The Literary Digest Poll

Description

The table below gives the results of a poll published by The Literary Digest magazine on 31 October 1936 (Halloween, appropriately enough), shortly before the 1936 presidential election. The candidates were Franklin Delano Roosevelt (the incumbent president, a democrat) and Alfred (Alf) Mossman Landon (the republican challenger, then governor of Kansas). Approximately 10,000,000 questionnaires (in the form of postcards) were mailed to prospective voters, making the Literary Digest poll one of the largest ever conducted. Approximately 2,300,000 were returned. The prospective voters were chosen from the subscription list of the magazine, from automobile registration lists, from phone lists, and from club membership lists.

The Literary Digest, 19 February 1921
LiteraryDigest

In the data table, the results are given by state. (There were 48 states in 1936.) For each state, the table gives the number of electoral votes, the number of votes for Landon in the poll, and the number of votes for Roosevelt in the poll.

Data

State EV AML FDR
AL 11 3060 10082
AZ 3 2337 1975
AR 9 2724 7608
CA 22 89516 7608
CO 6 15949 10025
CT 8 28809 13413
DE 3 2918 2048
FL 7 6087 8620
GA 12 3948 12915
ID 4 3653 2611
IL 29 123297 79035
IN 14 42805 26663
IA 11 31871 18614
KS 9 35408 20254
KY 11 13365 16592
LA 10 3686 7902
ME 5 3686 7902
MD 8 17463 18341
MA 17 87449 25965
MI 19 51478 25686
MN 11 30762 20733
MS 9 848 6080
MO 15 50022 8267
MT 4 4490 3562
NE 7 18280 11770
NV 3 1003 955
NH 16 9207 2737
NJ 16 58677 27631
NM 3 1625 1662
NY 47 162260 139277
NC 13 6113 16324
ND 4 4250 3666
OH 26 77896 50778
OK 11 14442 15075
OR 5 11747 10951
PA 36 119086 81114
RI 4 10401 3489
SC 8 1247 7105
SD 4 8483 4507
TN 11 9883 19829
TX 23 15341 37501
UT 4 4067 5318
VT 3 7241 2458
VA 11 10223 16783
WA 8 21370 15300
WV 8 13660 10235
WI 12 33796 20781
WY 3 2526 1533
Other 7 1586 545
Total 550 1280041 869825

Discussion

Based on the poll, The Literary Digest predicted that Landon would win the 1936 presidential election with 57.1% of the popular vote and an electoral college margin of 370 to 161. In fact, Roosevelt won the election with 60.8% of the popular vote (27,751,841 to 16,679,491) and an electoral college landslide of 523 to 8 (the largest ever in a presidential election). Roosevelt won 46 of 48 states, losing only Maine and Vermont.

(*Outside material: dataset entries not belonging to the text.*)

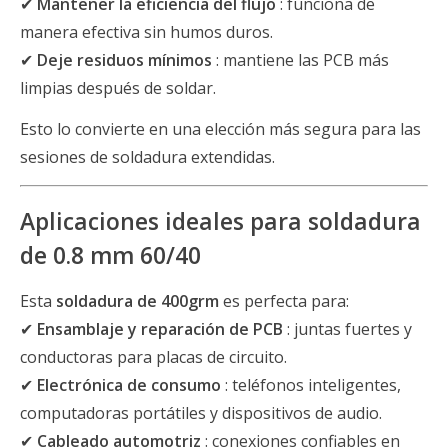
✔
Mantener la eficiencia del flujo
: funciona de
manera efectiva sin humos duros.
✔
Deje residuos mínimos
: mantiene las PCB más
limpias después de soldar.
Esto lo convierte en una elección más segura para las
sesiones de soldadura extendidas.
Aplicaciones ideales para soldadura
de 0.8 mm 60/40
Esta
soldadura de 400grm
es perfecta para:
✔
Ensamblaje y reparación de PCB
: juntas fuertes y
conductoras para placas de circuito.
✔
Electrónica de consumo
: teléfonos inteligentes,
computadoras portátiles y dispositivos de audio.
✔
Cableado automotriz
: conexiones confiables en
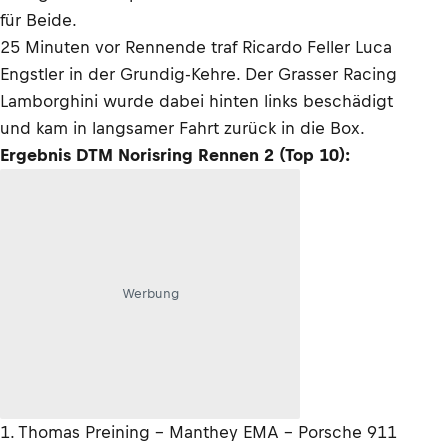
für Beide.
25 Minuten vor Rennende traf Ricardo Feller Luca
Engstler in der Grundig-Kehre. Der Grasser Racing
Lamborghini wurde dabei hinten links beschädigt
und kam in langsamer Fahrt zurück in die Box.
Ergebnis DTM Norisring Rennen 2 (Top 10):
Werbung
1. Thomas Preining - Manthey EMA - Porsche 911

The Literary Digest, using similar techniques, had correctly predicted the outcome of the last four presidential elections. But in this case, the magazine was not just wrong, it was spectacularly wrong. In part because of the subsequent loss of prestige and credibility, the magazine died just two years later.

What went wrong? Clearly the sample was skewed towards wealthier voters—those who could afford magazine subscriptions, cars, phones, and club memberships in the depths of the Great Depression. This sort of bias would not matter if wealthier voters behaved in a similar manner to voters as a whole (as was basically the case in the previous four elections). But in 1936, at a time of great tension between economic classes, this was definitely not the case.

Another problem, not easily understood, is self-selection bias. Were the voters who chose to return the questionnaires different, in terms of how they planned to vote, from the voters who did not respond?